# WHAT YOU HAVE TO DO
All of the data must be output exactly, with every picture left out.

(Collected data)
- - -

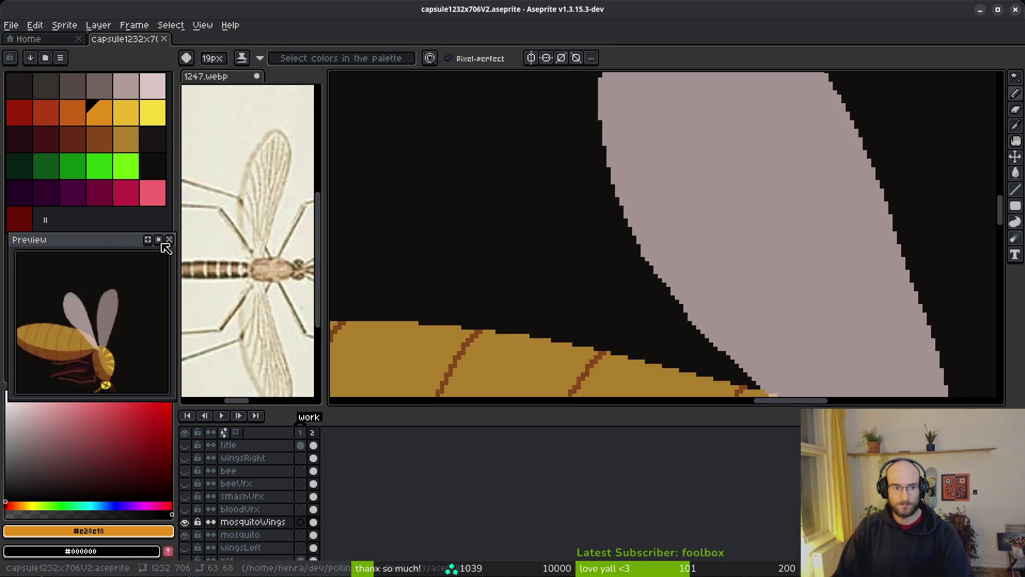
pyautogui.scroll(-5, 521, 268)
pyautogui.moveTo(693, 293)
pyautogui.mouseDown()
pyautogui.moveTo(668, 257)
pyautogui.moveTo(591, 224)
pyautogui.mouseUp()
pyautogui.scroll(5, 591, 224)
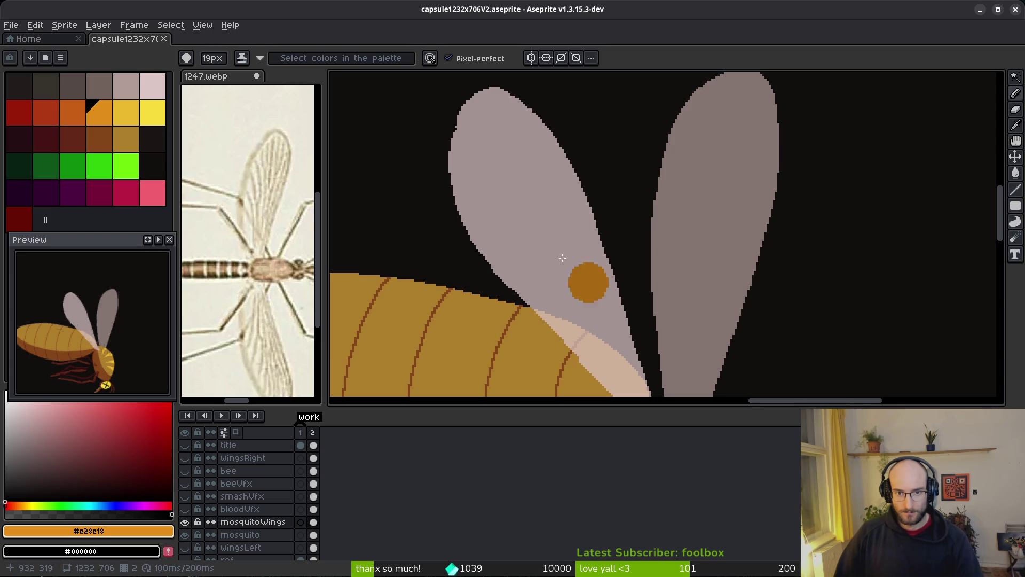
pyautogui.click(153, 86)
pyautogui.scroll(2, 555, 244)
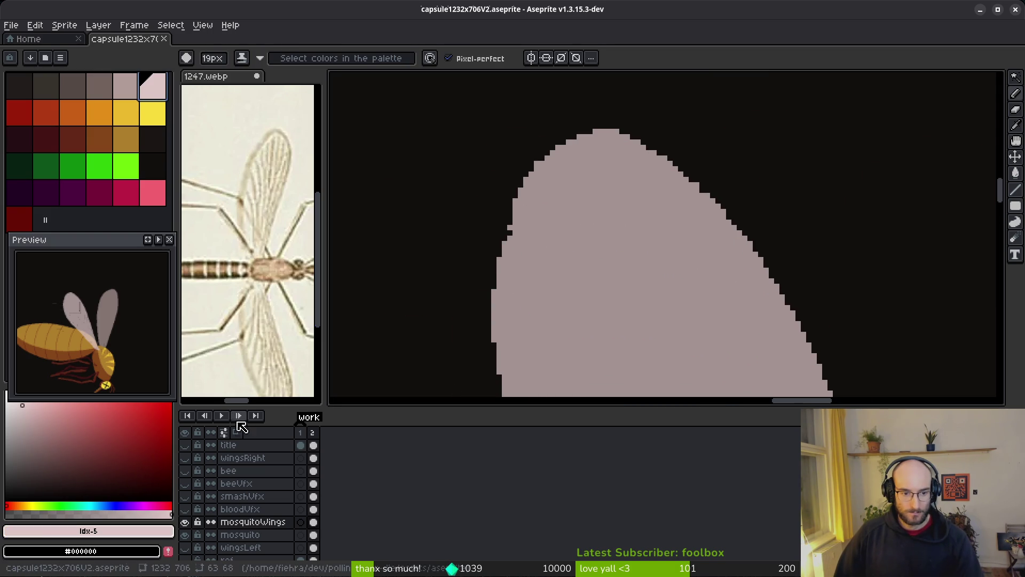
# Step: Set the timeline position to the right of the canvas
pyautogui.click(226, 438)
pyautogui.click(152, 241)
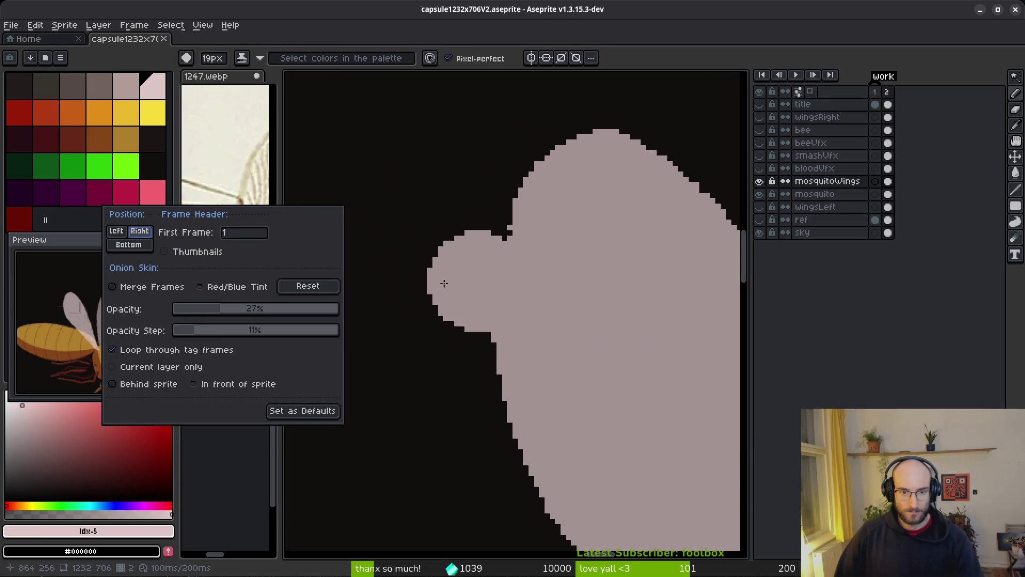
pyautogui.hscroll(3, 552, 303)
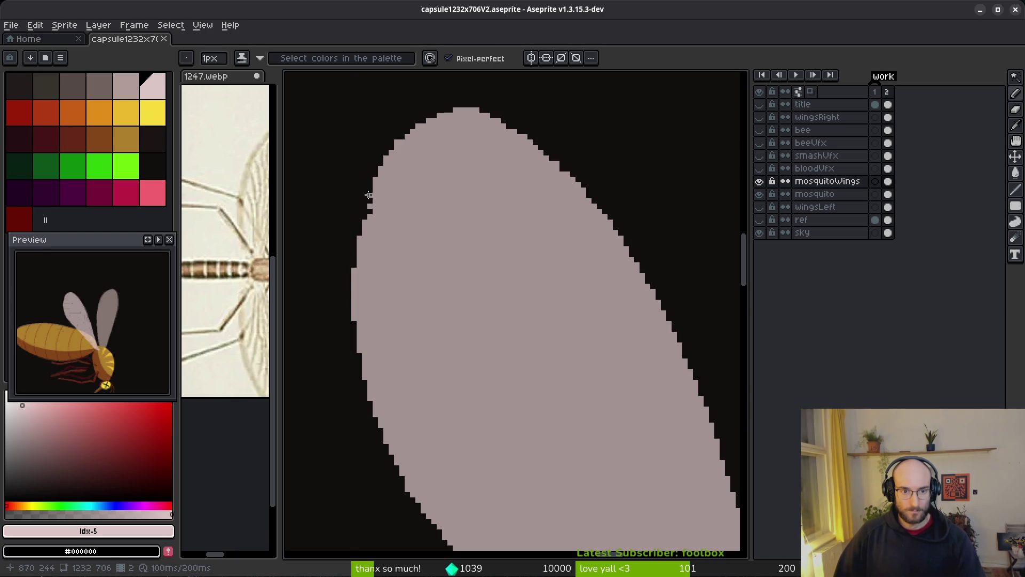
# Step: Pencil pale pink pixels along the left wing's stepped edge
pyautogui.scroll(2, 369, 195)
pyautogui.scroll(-6, 408, 279)
pyautogui.scroll(3, 411, 279)
pyautogui.press('e')
pyautogui.scroll(2, 414, 235)
pyautogui.scroll(-2, 427, 256)
pyautogui.press('b')
pyautogui.scroll(3, 473, 279)
pyautogui.scroll(2, 486, 219)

- - -

# ANSWER FOR THE TASK
pyautogui.scroll(-5, 521, 268)
pyautogui.moveTo(693, 293)
pyautogui.mouseDown()
pyautogui.moveTo(668, 257)
pyautogui.moveTo(591, 224)
pyautogui.mouseUp()
pyautogui.scroll(5, 591, 224)
pyautogui.click(153, 86)
pyautogui.scroll(2, 555, 244)
# Step: Set the timeline position to the right of the canvas
pyautogui.click(226, 438)
pyautogui.click(152, 241)
pyautogui.hscroll(3, 552, 303)
# Step: Pencil pale pink pixels along the left wing's stepped edge
pyautogui.scroll(2, 369, 195)
pyautogui.scroll(-6, 408, 279)
pyautogui.scroll(3, 411, 279)
pyautogui.press('e')
pyautogui.scroll(2, 414, 235)
pyautogui.scroll(-2, 427, 256)
pyautogui.press('b')
pyautogui.scroll(3, 473, 279)
pyautogui.scroll(2, 486, 219)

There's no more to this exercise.